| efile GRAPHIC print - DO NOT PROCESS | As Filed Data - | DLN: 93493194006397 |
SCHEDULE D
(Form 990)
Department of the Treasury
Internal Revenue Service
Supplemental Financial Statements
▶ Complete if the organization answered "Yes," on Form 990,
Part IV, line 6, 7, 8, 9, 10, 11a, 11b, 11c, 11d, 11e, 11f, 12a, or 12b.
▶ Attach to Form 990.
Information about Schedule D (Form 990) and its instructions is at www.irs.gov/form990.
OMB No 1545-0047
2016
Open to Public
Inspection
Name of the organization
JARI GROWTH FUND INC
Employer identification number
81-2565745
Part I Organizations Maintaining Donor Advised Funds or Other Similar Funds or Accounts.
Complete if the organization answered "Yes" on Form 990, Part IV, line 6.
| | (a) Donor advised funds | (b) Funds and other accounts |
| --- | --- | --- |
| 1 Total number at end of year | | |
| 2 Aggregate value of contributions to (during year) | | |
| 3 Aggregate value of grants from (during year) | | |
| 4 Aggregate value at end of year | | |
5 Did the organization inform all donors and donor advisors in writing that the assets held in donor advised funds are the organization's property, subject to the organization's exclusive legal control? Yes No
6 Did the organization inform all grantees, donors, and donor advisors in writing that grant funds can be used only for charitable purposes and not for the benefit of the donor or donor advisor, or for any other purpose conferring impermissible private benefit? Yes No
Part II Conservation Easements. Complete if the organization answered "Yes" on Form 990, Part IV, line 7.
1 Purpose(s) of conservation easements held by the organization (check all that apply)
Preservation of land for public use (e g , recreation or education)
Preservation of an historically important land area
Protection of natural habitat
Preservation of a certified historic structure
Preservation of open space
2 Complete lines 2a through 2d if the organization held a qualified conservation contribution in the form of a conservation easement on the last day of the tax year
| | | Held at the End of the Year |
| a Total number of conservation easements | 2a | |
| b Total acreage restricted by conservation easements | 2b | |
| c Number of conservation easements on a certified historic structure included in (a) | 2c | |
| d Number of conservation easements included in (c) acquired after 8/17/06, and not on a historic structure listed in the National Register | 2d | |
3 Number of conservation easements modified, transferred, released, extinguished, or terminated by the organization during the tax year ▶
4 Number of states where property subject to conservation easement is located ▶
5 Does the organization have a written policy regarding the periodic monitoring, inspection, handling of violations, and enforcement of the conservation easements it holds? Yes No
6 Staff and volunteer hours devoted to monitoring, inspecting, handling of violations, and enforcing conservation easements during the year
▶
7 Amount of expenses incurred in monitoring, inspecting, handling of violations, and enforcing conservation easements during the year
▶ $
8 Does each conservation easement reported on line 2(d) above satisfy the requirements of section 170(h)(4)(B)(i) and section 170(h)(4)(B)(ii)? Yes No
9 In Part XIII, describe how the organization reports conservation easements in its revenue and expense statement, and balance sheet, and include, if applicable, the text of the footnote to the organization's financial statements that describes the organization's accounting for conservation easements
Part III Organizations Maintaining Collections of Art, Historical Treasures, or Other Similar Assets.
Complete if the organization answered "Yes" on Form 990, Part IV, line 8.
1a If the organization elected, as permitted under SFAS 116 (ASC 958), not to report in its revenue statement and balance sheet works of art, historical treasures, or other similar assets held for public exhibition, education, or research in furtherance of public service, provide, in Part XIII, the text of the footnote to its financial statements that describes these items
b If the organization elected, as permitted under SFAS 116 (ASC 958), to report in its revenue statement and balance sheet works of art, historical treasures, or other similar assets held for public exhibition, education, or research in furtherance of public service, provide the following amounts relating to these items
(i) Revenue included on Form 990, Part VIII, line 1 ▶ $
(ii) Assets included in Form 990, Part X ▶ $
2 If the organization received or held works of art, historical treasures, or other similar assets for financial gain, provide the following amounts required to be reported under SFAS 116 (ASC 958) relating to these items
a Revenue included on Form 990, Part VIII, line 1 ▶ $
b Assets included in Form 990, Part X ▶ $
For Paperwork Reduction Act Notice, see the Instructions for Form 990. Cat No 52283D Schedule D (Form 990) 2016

■ ■ ■ ■ ■

Task goal: Your answer should be each line from the preceding material in which the word "writing" occurs.

Expected output:
5 Did the organization inform all donors and donor advisors in writing that the assets held in donor advised funds are the organization's property, subject to the organization's exclusive legal control? Yes No
6 Did the organization inform all grantees, donors, and donor advisors in writing that grant funds can be used only for charitable purposes and not for the benefit of the donor or donor advisor, or for any other purpose conferring impermissible private benefit? Yes No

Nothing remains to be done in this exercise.